The islands of Antigua and Barbuda are at risk from hurricanes, earthquakes, flash floods and periods of drought.
Recent hurricanes which have affected the island were Hugo in 1989, Luis and Marilyn in 1995, Georges in 1998 and Jose and Lenny in 1999. Hugo did not impact the islands directly but nevertheless left significant damage. Hurricane Luis was far more destructive and damaged 46 out of 71 schools. Georges left two people dead and damaged approximately 1700 homes, leaving more than 3000 people homeless. José once again brought destruction to the islands, killing one person and leaving 500 people homeless.
The most recent earthquake to hit Antigua was in 1974. No major floods have yet occurred on the islands, yet interference with natural water courses has caused flash floods. Periods of drought occur regularly, the most serious being those of 1995 and 1983-1984 during which the country’s agricultural sector encountered great losses and water had to be imported from Dominica. There are no known volcanoes on the islands, yet they lie in close proximity to Guadeloupe, Dominica and Montserrat. Ash from Montserrat’s active Soufriere Hill Volcano has reached the islands on at least one occasion.

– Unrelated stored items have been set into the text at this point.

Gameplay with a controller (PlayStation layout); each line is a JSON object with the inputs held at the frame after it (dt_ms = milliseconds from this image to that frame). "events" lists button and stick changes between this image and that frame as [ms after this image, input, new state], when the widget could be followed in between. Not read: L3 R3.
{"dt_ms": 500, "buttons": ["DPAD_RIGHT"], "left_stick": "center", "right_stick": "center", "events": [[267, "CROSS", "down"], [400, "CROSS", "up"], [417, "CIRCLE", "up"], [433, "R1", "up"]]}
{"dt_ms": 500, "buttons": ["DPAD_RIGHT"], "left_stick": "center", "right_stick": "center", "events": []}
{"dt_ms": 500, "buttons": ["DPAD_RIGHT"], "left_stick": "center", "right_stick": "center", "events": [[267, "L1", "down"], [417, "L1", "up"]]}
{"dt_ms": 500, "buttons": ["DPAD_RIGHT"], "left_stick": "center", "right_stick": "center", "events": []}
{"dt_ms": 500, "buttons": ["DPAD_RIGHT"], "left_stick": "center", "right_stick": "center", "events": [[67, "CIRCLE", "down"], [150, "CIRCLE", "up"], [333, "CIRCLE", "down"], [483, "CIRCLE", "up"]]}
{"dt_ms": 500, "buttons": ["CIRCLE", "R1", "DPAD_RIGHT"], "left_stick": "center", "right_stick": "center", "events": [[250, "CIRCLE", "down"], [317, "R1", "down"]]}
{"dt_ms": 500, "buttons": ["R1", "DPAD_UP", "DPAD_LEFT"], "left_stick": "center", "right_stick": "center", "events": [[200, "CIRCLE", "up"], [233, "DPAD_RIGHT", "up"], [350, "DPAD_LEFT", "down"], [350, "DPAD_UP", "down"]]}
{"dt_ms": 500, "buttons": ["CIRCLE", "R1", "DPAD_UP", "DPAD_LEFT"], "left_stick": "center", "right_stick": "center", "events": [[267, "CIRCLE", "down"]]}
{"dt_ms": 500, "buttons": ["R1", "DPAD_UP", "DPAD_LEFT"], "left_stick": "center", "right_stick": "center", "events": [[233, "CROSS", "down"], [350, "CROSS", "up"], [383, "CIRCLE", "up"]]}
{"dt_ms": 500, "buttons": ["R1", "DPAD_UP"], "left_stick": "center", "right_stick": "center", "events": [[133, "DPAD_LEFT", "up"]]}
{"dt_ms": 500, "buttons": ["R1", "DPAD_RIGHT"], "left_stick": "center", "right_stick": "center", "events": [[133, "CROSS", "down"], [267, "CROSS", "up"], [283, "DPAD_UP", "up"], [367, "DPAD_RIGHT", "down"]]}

The National Office of Disaster Services (NODS) was established as a state-run agency of the government with responsibility to reduce the vulnerability of natural and technological hazards in the twin island state, through multi-sector and integrated hazard risk reduction management. (NODS) through its operations seeks at all times to save life and protect property in Antigua and Barbuda.